Manama: The family of a Saudi man believed to have been executed in Iraq on charges of terrorism said that they last saw him in 2005 when he left home ostensibly to apply for a job in a city across the country.

Baghdad said that 21 people accused of terrorism were executed on Tuesday and that three of the executed were women, the justice ministry said.

Mazen Mohammad Nashi Al Masawi is said to be among those executed by the Iraqis, but no formal statement has reached the family.

“We never suspected anything about Mazen heading to Iraq,” Mohammad, the father, said. “He was a student at the Business and Management College at the King Abdul Aziz University and spent most of his free time at home. He looked normal and behaved normally and he did not exhibit any sign or indication of extremism or fanaticism,” he said, quoted by local daily Okaz on Wednesday.

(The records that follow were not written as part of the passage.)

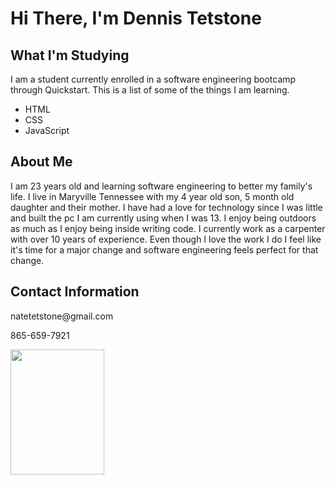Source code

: <h1>Hi There, I'm Dennis Tetstone</h1>
<h2>What I'm Studying</h2>
<p>I am a student currently enrolled in a software engineering bootcamp through Quickstart. This is a list of some of the things I am learning.</p>
<ul>
  <li>HTML</li>
  <li>CSS</li>
  <li>JavaScript</li>
</ul>
<h2>About Me</h2>
<p>I am 23 years old and learning software engineering to better my family's life. I live in Maryville Tennessee with my 4 year old son, 5 month old daughter and their mother. I have had a love for technology since I was little and built the pc I am currently using when I was 13. I enjoy being outdoors as much as I enjoy being inside writing code. I currently work as a carpenter with over 10 years of experience. Even though I love the work I do I feel like it's time for a major change and software engineering feels perfect for that change. </p>
<h2>Contact Information</h2>
<p>natetetstone@gmail.com</p>
<p>865-659-7921</p>
<img src="https://github.com/user-attachments/assets/d9b8a6b9-19a2-47fd-8688-7ac0dd88ab0e" width=150px height=200px alt=""/>






<!--
**Bobthunderman1/Bobthunderman1** is a ✨ _special_ ✨ repository because its `README.md` (this file) appears on your GitHub profile.

Here are some ideas to get you started:

- 🔭 I’m currently working on ...
- 🌱 I’m currently learning ...
- 👯 I’m looking to collaborate on ...
- 🤔 I’m looking for help with ...
- 💬 Ask me about ...
- 📫 How to reach me: ...
- 😄 Pronouns: ...
- ⚡ Fun fact: ...
-->
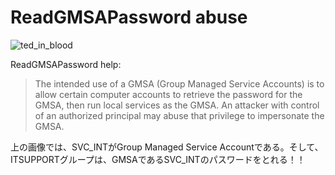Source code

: # ReadGMSAPassword abuse
![ted_in_blood](https://user-images.githubusercontent.com/85237728/158108616-9fefaa43-d8f1-45dc-ab0e-81198a546b4b.png)

ReadGMSAPassword help:
> The intended use of a GMSA (Group Managed Service Accounts) is to allow certain computer accounts to retrieve the password for the GMSA, then run local services as the GMSA. 
> An attacker with control of an authorized principal may abuse that privilege to impersonate the GMSA.

上の画像では、SVC_INTがGroup Managed Service Accountである。そして、ITSUPPORTグループは、GMSAであるSVC_INTのパスワードをとれる！！
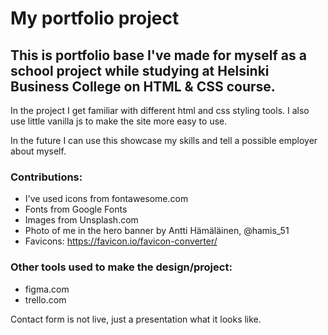 # My portfolio project

## This is portfolio base I've made for myself as a school project while studying at Helsinki Business College on HTML & CSS course.

In the project I get familiar with different html and css styling tools. I also use little vanilla js to make the site more easy to use.

In the future I can use this showcase my skills and tell a possible employer about myself.

### Contributions:

- I've used icons from fontawesome.com
- Fonts from Google Fonts
- Images from Unsplash.com
- Photo of me in the hero banner by Antti Hämäläinen, @hamis_51
- Favicons: https://favicon.io/favicon-converter/

### Other tools used to make the design/project:

- figma.com
- trello.com

Contact form is not live, just a presentation what it looks like.
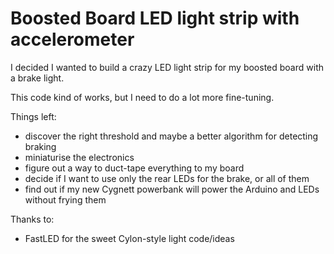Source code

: # Boosted Board LED light strip with accelerometer

I decided I wanted to build a crazy LED light strip for my boosted board with a brake light.

This code kind of works, but I need to do a lot more fine-tuning.

Things left:

- discover the right threshold and maybe a better algorithm for detecting braking
- miniaturise the electronics
- figure out a way to duct-tape everything to my board
- decide if I want to use only the rear LEDs for the brake, or all of them
- find out if my new Cygnett powerbank will power the Arduino and LEDs without frying them

Thanks to:

- FastLED for the sweet Cylon-style light code/ideas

The father said that his son left Jeddah in Western Saudi Arabia near the end of 2005, right after Eid Al Fitr, claiming that he was going to Madinah.

“When he was there, he kept in touch with. However, after 20 days, one of his friends called me to inform me that Mazen went to Dammam — on the western coast of the country — to apply for a job. When I asked why he did not call me directly, he replied that Mazen had asked him to get in touch with me.”

One month later, the father got an international call on his mobile.

“The caller spoke with an Iraqi accent and told me that Mazen was in Iraq and that he sent his best regards. I stoically listened and left the matter in God’s hands. I then informed the interior ministry about my son being in Iraq and the phone call,” he told the daily.

The father said that for the next ten months, he received written missives from Mazen and his friends and that he heard news about him intermittently.

From the news, he pieced his son’s life in Iraq and learned that he got married and had two children.

“Then, there was nothing from or about Mazen and one day his brother-in-law told us that the Iraqi authorities arrested him on charges of terrorism,” he said.

On Tuesday, he was told that Mazen had been executed.

“The news struck our family as a bolt. His mother and I had shared for five years our grief about him leaving Saudi Arabia for Iraq. We were not satisfied at all,” he said.

Hashim, one of Mazen’s brothers, said that they were told in 2006 that he had died in Iraq.

“We condoled ourselves, but it was limited to our relatives,” he said. “But in 2007, someone informed us that Mazen was held in an Iraqi prison. The information rekindled our hope then. He later was released and we urged him to come home, but he never made it,” Hashim said.